Tallinn ist in diesem Jahr „Europäische Kulturhauptstadt”. Aus diesem Grunde erhielt Erkki-Sven Tüür den Auftrag zu einem neuen Werk, das er Ärkamine (Erweckung oder Auferstehung) nannte. Textstellen von Ernst Enno (1875-1934) und Juhan Liv (1864-1911), dazu der 24. Vers aus Psalm CXVIII, die liturgische Osterbotschaft sowie etwas von den Gegenwartsautoren Jaan Kaplinski und Doris Kareva bilden das Material für den gemischten Chor, der die bald vierzigminütige Bestellung mit vielem Anstand serviert. Die raffiniertesten Klangwirkungen und die tatsächlich „schönen” Phasen stehen allerdings im Gegensatz zu den Figuren des begleitenden Kammerorchesters, dessen oftmals arg aufdringliches Schwirren und Pfeifen nach etwa einer Viertelstunde eher einschläfernd wirken wollte, wenn man nicht immer wieder von den sausenden Flötengirlanden daran erinnert würde, dass noch lange nicht Schluß ist. Begreiflich, dass Ärkamine kurz nach der Premiere im Frühjahr auch schon aufgenommen und sofort auf CD herausgebracht wurde – die Halbwertzeit solcher Termingeschäfte ist oft genug enorm kurz.
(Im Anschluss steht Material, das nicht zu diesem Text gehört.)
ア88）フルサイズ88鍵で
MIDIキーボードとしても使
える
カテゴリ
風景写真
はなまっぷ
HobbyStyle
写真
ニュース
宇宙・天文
Die Auferstehung findet erst danach statt. Rändaja ohtulaul (Wanderers Nachtlied) für Chor a cappella aus dem Jahre 2001, wiederum auf Texte des bereits genannten Ernst Enno, bietet eine musikalische Kurzweil und Vielfalt, in die man sich wahrhaftig verlieben kann. Gleich die glockenartigen Einsätze der Stimmen – ein wenig im Stile der Chordettes und ihres „Mr. Sandman” –, die eigenwilligen „close harmonies” in Kombination mit quasi kirchlichen, eher orthodoxen als römischen Rezitationstönen, rhythmische Strecken, die die ganze Begeisterung des Komponisten am eigenen Einfall verraten, die formale Durchschaubarkeit und insgesamt jener hinreißende Klang, der fest in der großen estnischen Chortradition verankert ist: ein reines, völlig ungetrübtes Vergnügen – wie übrigens auch der abschließende Welterfolg des jungen Tüür, die Insula deserta für Streichorchester aus dem Jahre 1989, eine recht individuelle funkensprühende Tontraubenlese, bei der sich die Sinfonietta Riga noch einmal nachdrücklich ins Zeug gelegt hat.